Green Room

Blue-Collar Prius

Hybrid cars aren’t just for smug yuppies anymore.

For most of their brief history, hybrid cars—especially the Toyota Prius, which is attaining near ubiquity in Bushenfreude territory—have been seen as luxury goods. Hybrid car buyers have generally been yuppies willing to pay more for the double satisfaction of saving a little money on gas and flaunting conspicuous, earth-saving virtue. As such, the hybrid was generally dismissed by lunch-pail American automakers as a niche product.

But the rising cost of oil and the current recession, which started among subprime consumers and is steadily eating its way up the economic ladder, may combine to change the hybrid vehicle’s image from a white-collar status symbol to a blue-collar money-saver.

Given that consumers—even well-off consumers who shop at places such as Starbucks and Nordstrom—have been pulling back in recent months, one would have thought that hybrid sales would be tanking. After all, during recessions, discretionary products suffer while discount products and companies thrive, which is why Wal-Mart has been doing well. But at Toyota, hybrids have been doing well. In March, a month in which total sales fell 3.4 percent from March 2007, Toyota sold 31,552 hybrids, up 19 percent from the year before. Sales of Lexus light trucks rose slightly, powered by rising sales of hybrid SUVs, even as sales of Lexus sedans plummeted. In this down market, sales of high-end vehicles that convey only status are slumping, while sales of slightly less high-end vehicles that convey status and promise gas savings are booming. Hybrids have become a real business for Toyota. In 2007, a year in which overall vehicle sales fell, hybrid sales rose 44 percent to constitute about 10.6 percent of sales. In March, hybrids accounted for nearly one in every six vehicles sold by Toyota.

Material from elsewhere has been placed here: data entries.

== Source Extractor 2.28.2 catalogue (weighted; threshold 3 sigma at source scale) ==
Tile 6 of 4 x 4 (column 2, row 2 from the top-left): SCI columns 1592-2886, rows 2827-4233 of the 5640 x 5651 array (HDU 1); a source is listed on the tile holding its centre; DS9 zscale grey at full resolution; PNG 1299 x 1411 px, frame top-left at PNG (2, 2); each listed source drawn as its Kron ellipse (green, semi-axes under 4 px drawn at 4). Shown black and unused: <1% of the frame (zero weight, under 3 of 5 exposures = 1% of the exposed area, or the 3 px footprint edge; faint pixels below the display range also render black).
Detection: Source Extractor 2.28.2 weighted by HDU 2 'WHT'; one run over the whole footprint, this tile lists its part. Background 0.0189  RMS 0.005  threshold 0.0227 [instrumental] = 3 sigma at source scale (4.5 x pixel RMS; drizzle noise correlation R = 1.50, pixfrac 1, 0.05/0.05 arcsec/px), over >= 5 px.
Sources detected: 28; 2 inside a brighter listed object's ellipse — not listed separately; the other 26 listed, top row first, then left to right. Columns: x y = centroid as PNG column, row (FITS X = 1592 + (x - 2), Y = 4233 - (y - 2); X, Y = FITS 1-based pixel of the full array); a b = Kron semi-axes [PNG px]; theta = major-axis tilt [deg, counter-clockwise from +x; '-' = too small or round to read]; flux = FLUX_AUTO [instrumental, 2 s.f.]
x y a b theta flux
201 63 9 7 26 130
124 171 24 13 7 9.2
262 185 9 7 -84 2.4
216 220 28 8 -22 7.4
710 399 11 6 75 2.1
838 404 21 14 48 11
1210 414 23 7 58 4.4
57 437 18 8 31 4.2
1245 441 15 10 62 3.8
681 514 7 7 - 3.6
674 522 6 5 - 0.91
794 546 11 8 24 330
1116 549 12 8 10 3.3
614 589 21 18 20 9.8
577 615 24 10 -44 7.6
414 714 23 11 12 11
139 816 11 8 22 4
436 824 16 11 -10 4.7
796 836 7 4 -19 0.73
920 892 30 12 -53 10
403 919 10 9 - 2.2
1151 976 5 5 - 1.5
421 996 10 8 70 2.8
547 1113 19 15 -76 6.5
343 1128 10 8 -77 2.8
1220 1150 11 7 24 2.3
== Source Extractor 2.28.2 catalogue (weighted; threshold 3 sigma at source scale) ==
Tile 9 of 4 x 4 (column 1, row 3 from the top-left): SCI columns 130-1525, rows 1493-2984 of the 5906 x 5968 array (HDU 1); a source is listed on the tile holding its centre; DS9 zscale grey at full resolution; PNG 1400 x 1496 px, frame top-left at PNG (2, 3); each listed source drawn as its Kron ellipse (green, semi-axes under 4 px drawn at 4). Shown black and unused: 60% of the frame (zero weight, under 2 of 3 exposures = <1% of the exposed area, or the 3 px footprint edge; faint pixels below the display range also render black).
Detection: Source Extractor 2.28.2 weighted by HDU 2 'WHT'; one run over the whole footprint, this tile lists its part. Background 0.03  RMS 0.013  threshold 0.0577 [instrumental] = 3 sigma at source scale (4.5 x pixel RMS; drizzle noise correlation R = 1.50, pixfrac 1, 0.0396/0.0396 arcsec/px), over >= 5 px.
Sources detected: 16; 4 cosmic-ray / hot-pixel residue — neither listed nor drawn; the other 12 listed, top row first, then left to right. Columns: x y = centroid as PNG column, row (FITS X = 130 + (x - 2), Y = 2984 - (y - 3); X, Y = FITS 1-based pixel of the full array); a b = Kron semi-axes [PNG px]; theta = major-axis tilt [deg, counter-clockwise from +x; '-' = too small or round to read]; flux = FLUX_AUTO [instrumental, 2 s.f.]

Historically (and it’s an admittedly brief history), the rap on hybrids is that the higher price one pays isn’t justified by the savings in gasoline, especially since hybrids don’t do much better than standard cars on the highway. (You can compare prices and mileage claims of standard and hybrid Toyota Camrys here.) But with gasoline approaching $4 per gallon, hybrids promise significant gas savings for most suburban drivers. And for power users of vehicles—those whose livelihood depends on driving, who view cars and trucks the way Prius owners might view a PC or BlackBerry, and who spend lots of time in stop-and-go traffic—hybrids present a much greater value. Take New York City’s cabdrivers. Last year, New York City Mayor Michael Bloomberg decreed that by 2012 the city’s taxi fleet would shift over to hybrids. And since the process has already started, it’s increasingly common to find yourself, as I did on Monday, bumping through midtown Manhattan in the back of a yellow Ford Escape hybrid. The driver, who leased the car, rhapsodized about the hybrid, noting that it saves him between $25 and $30 a day on gasoline. What’s more, taxi drivers apparently have to grease the palms of dispatchers to be assigned a hybrid for the day. (Yes, I know, talking to a cab driver is one of the laziest and lamest journalistic clichés out there. But in this case, it makes complete sense.)

The savings are even more significant for blue-collar companies and institutions with massive fleets of trucks. The most dramatic impact of hybrids is likely to be industrial. Business investment may be in danger of slumping, but companies that make hybrid-drive trains for trucks are booking new orders. Eaton Corp., which makes hybrid-power systems that can be incorporated into trucks, has made deals with Federal Express and Coca-Cola, which in February ordered 120 hybrid trucks. (Here are some other wins.) Today, Eaton announced it would build 207 diesel-electric hybrid systems for buses in China. Oshkosh Truck, which makes even bigger trucks, introduced hybrid-drive-technology vehicles in 2006. Its new ProPulse technology is being used for military vehicles.

Pretty much every blue-collar blue chip is getting into hybrid trucks. UPS is experimenting with hydraulic hybrid technology. Wal-Mart last year took delivery of its first hybrid trucking rig. Last month, Peterbilt Motors said it was starting full production of medium-duty hybrid trucks. And it makes sense. The gas savings and tax incentives rise with the size of the vehicle. With gas at $4 per gallon, a trucker who drives 30,000 miles annually at five miles per gallon could save $4,000 a year if he could increase fuel efficiency to just six miles per gallon.